Brian Cashman’s two biggest gambles looked like solid bets for six months. Aaron Boone, despite zero experience in the big chair, blended seamlessly into the machinery that produced a 100-win season. Giancarlo Stanton, after spending his entire career in South Beach obscurity, eventually adjusted to the Broadway stage in delivering 38 homers and 100 RBIs.
Then came October.
And suddenly everyone was reminded why those two moves were considered risks in the first place. When the stakes got higher, Boone and Stanton were at their worst, turning into the Yankees’ two greatest liabilities, against the Red Sox, in the playoffs. That’s not a sentence anyone in pinstripes wants on their resumes, but they’re now stained by this first-round exit, made all the more unsightly when put in contrast with Boston’s own winter countermeasures, Alex Cora and J.D. Martinez.
In Boone’s case, the Yankees rolled the dice on a former October hero, plucking him from the broadcast booth, in the belief that his philosophies synced up perfectly with those of Cashman’s front office. Boone, in a sense, fit the suit, and there was nary a glitch as the Yankees persevered through numerous injuries to earn the wild-card berth.

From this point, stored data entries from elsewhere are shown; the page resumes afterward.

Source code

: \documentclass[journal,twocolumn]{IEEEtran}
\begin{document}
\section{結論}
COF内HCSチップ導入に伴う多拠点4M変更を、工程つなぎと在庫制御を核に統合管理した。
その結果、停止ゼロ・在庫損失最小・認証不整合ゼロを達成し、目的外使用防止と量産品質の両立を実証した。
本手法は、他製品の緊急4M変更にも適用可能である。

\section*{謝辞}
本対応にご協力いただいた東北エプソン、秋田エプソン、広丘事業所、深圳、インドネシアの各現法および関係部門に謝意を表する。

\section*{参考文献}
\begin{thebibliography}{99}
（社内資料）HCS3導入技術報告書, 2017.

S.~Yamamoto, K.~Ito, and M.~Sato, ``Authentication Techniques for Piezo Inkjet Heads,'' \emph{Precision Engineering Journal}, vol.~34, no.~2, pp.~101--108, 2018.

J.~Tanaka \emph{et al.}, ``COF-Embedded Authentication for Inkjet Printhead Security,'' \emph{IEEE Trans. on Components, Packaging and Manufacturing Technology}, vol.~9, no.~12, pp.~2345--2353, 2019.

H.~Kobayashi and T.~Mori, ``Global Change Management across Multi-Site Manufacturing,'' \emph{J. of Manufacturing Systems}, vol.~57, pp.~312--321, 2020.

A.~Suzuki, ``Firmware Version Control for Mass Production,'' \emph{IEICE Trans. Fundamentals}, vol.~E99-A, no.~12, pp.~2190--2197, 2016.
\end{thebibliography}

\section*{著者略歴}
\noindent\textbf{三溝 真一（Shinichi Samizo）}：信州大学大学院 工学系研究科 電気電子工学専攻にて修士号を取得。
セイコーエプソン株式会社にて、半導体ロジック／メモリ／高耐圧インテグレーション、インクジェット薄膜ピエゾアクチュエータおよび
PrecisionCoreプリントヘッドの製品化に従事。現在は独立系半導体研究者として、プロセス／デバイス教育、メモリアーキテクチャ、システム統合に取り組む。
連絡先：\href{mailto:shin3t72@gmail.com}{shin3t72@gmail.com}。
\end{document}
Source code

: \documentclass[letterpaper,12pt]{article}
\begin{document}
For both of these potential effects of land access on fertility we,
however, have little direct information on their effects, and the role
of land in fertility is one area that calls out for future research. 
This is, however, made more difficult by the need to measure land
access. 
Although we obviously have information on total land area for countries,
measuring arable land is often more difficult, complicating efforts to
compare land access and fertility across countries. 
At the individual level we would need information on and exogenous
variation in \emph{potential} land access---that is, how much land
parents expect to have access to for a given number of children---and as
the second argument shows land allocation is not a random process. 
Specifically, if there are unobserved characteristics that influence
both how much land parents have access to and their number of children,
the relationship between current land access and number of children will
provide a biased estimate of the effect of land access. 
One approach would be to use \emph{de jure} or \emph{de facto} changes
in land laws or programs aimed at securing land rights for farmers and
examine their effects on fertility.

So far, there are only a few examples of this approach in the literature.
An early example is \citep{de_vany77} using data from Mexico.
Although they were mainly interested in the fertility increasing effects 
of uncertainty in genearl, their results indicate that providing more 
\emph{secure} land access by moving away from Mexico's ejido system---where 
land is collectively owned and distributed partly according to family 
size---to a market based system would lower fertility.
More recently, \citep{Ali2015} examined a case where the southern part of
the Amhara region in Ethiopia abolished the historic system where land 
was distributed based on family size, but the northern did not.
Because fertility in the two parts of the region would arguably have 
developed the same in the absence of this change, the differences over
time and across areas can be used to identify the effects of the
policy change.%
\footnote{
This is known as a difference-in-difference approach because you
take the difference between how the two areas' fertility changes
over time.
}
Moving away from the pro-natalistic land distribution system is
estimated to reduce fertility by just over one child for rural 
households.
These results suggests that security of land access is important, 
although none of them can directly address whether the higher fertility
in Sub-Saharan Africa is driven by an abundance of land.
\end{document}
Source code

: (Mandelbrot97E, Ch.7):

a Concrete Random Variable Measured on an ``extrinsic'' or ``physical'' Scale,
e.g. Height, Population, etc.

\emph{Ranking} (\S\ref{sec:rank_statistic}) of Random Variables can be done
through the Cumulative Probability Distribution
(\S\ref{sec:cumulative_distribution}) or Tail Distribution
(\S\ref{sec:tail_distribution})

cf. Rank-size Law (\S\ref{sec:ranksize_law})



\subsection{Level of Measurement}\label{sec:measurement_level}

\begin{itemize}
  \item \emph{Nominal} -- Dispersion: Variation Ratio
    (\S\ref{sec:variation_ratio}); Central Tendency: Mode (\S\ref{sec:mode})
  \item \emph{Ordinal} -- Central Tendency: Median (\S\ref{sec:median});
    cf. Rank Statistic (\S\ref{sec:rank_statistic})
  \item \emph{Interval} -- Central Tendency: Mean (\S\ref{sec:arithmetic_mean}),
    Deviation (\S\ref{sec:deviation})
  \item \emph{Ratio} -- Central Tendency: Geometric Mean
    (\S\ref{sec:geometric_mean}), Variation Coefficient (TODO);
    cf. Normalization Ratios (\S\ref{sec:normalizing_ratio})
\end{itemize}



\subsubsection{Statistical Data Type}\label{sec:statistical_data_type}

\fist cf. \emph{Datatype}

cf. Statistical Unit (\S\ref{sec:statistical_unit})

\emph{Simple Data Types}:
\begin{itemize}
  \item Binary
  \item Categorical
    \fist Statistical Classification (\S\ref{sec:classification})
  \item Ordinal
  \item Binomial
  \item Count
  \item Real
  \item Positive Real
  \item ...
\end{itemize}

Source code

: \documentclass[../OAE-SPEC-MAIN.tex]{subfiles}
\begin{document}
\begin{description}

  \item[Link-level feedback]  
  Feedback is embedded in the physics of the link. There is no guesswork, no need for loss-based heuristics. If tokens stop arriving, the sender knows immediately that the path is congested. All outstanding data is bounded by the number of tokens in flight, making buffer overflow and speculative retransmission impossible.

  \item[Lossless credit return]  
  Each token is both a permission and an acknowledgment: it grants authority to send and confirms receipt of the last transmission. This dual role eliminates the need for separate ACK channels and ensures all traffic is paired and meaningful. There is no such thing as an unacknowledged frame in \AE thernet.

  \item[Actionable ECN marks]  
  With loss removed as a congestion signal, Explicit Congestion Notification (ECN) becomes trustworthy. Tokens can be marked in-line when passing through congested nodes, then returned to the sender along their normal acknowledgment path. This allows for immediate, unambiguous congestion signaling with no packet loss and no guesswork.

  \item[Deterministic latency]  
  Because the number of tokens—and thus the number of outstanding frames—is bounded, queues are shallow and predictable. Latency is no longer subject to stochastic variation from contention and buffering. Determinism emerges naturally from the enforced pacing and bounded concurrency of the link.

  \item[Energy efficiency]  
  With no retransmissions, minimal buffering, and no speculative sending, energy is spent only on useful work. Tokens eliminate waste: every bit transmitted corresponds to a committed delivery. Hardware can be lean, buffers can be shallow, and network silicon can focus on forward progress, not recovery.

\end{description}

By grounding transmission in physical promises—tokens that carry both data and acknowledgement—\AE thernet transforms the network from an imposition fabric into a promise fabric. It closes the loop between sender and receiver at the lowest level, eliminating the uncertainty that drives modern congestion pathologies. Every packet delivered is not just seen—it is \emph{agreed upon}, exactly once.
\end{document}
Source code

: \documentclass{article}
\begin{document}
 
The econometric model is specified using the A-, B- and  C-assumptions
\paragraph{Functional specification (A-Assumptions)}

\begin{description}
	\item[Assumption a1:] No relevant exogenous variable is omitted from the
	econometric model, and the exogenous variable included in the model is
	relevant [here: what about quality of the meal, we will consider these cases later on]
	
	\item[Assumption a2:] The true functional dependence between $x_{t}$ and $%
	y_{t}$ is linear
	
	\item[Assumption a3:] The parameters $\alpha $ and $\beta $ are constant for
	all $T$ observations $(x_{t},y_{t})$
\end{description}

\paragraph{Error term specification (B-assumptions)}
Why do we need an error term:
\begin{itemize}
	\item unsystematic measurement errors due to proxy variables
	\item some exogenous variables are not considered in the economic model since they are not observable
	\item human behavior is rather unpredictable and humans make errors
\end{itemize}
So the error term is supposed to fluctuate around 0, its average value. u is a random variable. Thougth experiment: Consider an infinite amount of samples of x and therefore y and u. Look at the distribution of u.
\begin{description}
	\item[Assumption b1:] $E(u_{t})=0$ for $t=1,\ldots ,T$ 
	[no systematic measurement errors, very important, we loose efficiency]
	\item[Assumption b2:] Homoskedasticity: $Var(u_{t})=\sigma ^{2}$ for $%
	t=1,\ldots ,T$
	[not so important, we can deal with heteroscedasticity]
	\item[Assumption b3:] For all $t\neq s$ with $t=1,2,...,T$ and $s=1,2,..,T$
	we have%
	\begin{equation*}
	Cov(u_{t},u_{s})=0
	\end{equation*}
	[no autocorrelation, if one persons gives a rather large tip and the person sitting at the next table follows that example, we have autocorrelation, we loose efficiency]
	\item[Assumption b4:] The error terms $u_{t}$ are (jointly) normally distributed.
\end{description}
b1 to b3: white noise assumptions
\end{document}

We’re not sure why it all went sideways in the Division Series, as Boone’s bullpen management in the last two games, both Bronx losses, seemed to veer off script. He used Lance Lynn in a combustible, high-leverage spot that lit the fuse on Monday’s 16-1 explosion in Game 3. The next night, facing elimination, Boone again was slow to get the bullpen cranked up, allowing CC Sabathia to put the Yankees in a 3-0 hole before the manager deployed his relievers.
Did Boone freeze up in those pressure spots? Or was he just following the organizational blueprint, right down to the punctuation marks? In Game 3, pushing Luis Severino into the fourth inning was ill-advised, and the bullpen moves (Lynn first, then Chad Green) poured gasoline on the fire. Boone was able to stop the bleeding in Game 4, but with runs such a precious commodity, the Yankees spent the entire night chasing an early 4-0 deficit before falling one run short.
Boone called it a “sound decision” to let Sabathia try to plow through a five-righty minefield before reaching the relatively safe footing of the lefty No. 8 hitter, Jackie Bradley Jr. The result? Three hits, a sacrifice fly, and three runs. Sabathia did, however, retire JBJ on a groundout to first base.
Those decisions are going to stick with Boone through a long winter, just as Stanton’s handful of non-competitive at-bats, in pivotal moments, are glued to him. The Yankees thought they were creating their own 21st century Bash Brothers in trading for Stanton to pair with Aaron Judge, but only Judge showed up in any meaningful way for the postseason.
Stanton homered in the wild-card game, with the Yankees already in front 6-2 in the eighth. But when they needed a timely hit, such as in Friday’s 5-4 loss in Game 1, he stranded five, including a brutal whiff with the bases loaded and none out in the seventh. Stanton had four Ks that night, the start of a .222 (4-for-18) Division Series that featured four singles, two of them coming in a 16-1 rout. The lingering sequence, however, will be of Stanton striking out against a wobbly Craig Kimbrel during the Yankees’ two-run rally in the ninth inning of Game 4.
Kimbrel already had walked Judge on four pitches leading off, and Didi Gregorius followed with a sharp single to rightfield. Up came Stanton, who looked at a first-pitch strike but didn’t get another pitch anywhere close to the zone and whiffed anyway, swinging wildly at a slider that was headed for the Yankees’ on-deck circle.
A rival talent evaluator who had watched Stanton said he had become overly prone to “bailing and chasing” without pitchers even bothering to press him inside anymore. “He didn’t show he could adjust,” the evaluator said. “It looked like Boston’s pitchers executed really well.”
This was Stanton’s first playoff appearance, so maybe dealing with the pressure is just another adjustment for him to make. He was welcomed to the Bronx by getting booed on Opening Day, so this was an unusual year for the reigning NL MVP -- and a humbling finish.
“We just have to look to what we can build on from the season,” Stanton said, “and use it as fuel for next year.”
Whatever needs to be done. Because both Boone and Stanton have plenty to prove.